İbadethane vasfını yeniden kazanmasının, Ayasofya Camisi'ne dünya kültür mirası olma vasfını da kaybettirmediğine işaret eden Erdoğan, şu değerlendirmelerde bulundu:
"Çağ açıp çağ kapatan bir fethin zafer nişanı, ecdadımızın yüce emaneti olan Ayasofya Camisi, İstanbul'un siluetine güzellik katan bir eser olma özelliğiyle dünya kültür mirası olarak yaşamaya devam edecektir. Ayasofya'nın 86 yıl sonra cami olarak yeniden ibadete açılması elbette tarihi bir olaydır. Ancak bu kararın mecrasından çıkartılarak, asırlar öncesine dayanan kinlerini kusanlara, İslam düşmanlığı için bahane arayanlara da malzeme yapılmasına izin vermeyeceğiz. Ayasofya Camisi, tarihi, dini ve kültürel özellikleriyle özellikle Avrupa'da yükselişe geçen İslamofobi'ye karşı, dünyanın çeşitli yerlerinde Müslümanlara karşı işlenen nefret suçlarına verilmiş en güzel cevaptır."
Ecdadının mirasına hiçbir zaman halel getirmemiş Türk milletinin Ayasofya Camisi ile ilgili verilen kararda olduğu gibi tek yetkili ve söz sahibi olduğunu vurgulayan Erdoğan, "İletişim Başkanlığımızın hazırladığı bu eser, Ayasofya Camisi'nin tarihi, mimari, dini ve kültürel açıdan ihtiva ettiği önemi ortaya koyduğu gibi, Ayasofya’nın yeniden cami olarak açılmasının ulusal ve uluslararası hukuk bağlamındaki yerini de ele almaktadır." ifadelerine yer verdi.
Vatandaşların Ayasofya paylaşımları da kitaplaştırıldı
Öte yandan, İletişim Başkanlığınca vatandaşların, millet ile devlet arasındaki iletişim köprüsü işlevi gören Cumhurbaşkanlığı İletişim Merkezi (CİMER) aracılığıyla Ayasofya ile ilgili ilettiği paylaşımlar da bir araya getirilerek kitaplaştırıldı.

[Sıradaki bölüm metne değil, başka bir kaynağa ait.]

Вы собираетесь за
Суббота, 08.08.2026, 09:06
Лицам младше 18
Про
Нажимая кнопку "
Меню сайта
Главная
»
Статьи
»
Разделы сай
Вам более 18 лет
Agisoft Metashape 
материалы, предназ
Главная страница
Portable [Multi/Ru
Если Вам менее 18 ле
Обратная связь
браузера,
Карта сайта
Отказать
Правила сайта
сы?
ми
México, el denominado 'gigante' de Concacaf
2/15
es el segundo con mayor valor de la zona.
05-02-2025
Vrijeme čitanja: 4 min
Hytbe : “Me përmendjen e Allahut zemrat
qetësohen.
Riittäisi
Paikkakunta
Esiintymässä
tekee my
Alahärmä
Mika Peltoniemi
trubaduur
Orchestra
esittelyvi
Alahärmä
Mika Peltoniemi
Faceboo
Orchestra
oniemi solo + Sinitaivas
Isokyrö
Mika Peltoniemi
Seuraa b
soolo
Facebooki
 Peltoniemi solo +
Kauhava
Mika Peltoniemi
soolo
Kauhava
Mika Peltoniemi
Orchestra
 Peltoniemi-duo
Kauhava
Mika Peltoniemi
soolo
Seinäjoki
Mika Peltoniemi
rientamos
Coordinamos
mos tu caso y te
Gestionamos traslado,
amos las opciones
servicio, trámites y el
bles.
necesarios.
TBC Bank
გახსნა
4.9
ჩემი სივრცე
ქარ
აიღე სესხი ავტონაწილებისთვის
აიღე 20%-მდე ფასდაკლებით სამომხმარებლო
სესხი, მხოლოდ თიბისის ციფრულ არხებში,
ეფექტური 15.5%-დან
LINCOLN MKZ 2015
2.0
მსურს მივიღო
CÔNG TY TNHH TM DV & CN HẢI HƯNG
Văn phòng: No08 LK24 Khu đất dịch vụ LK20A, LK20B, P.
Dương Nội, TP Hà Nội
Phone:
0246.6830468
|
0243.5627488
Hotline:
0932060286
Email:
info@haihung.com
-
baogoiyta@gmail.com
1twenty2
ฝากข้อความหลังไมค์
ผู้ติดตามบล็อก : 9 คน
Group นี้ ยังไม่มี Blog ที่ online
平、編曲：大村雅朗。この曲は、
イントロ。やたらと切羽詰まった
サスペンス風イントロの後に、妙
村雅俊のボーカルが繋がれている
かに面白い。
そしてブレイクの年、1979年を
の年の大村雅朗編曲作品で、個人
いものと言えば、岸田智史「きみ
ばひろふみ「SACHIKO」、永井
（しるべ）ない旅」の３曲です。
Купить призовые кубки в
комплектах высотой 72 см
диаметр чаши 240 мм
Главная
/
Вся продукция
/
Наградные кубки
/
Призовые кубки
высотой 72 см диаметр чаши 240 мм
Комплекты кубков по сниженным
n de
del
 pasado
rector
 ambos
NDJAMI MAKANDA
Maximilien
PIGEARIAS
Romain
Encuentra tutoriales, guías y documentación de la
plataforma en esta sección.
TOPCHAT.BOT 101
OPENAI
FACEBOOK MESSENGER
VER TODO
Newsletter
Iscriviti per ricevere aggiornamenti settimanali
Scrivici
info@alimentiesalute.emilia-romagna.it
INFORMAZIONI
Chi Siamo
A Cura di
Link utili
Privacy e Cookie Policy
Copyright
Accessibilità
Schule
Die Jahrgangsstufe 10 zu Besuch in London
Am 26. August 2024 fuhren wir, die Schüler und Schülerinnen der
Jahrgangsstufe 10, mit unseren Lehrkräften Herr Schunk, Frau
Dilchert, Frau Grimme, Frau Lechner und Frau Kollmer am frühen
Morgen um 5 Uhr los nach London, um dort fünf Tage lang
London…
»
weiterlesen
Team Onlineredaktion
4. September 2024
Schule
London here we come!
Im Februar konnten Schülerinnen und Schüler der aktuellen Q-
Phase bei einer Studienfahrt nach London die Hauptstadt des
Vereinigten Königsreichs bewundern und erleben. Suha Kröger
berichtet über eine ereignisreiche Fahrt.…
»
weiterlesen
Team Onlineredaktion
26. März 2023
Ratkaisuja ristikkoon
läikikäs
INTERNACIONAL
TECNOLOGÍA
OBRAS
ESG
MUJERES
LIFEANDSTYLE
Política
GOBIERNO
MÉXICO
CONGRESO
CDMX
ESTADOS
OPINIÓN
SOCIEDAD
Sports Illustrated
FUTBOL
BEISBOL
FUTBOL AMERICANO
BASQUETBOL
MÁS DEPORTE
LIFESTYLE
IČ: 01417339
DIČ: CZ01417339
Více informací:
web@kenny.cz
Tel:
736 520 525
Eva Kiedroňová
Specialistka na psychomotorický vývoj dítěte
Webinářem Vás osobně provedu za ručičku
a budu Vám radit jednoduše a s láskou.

"Cumhurbaşkanlığı İletişim Merkezi'nin Hiç Dinmeyen Gündemi: Ayasofya Müzesi'nden Ayasofya-i Kebir Camii Şerifi'ne" isimli kitapta, 2016 yılından itibaren vatandaşların CİMER'e Ayasofya'nın yeniden cami olarak ibadete açılması yönündeki talepleri ve açılış yapılacağının kesinleşmesinin ardından gelen teşekkür mesajları yer alıyor.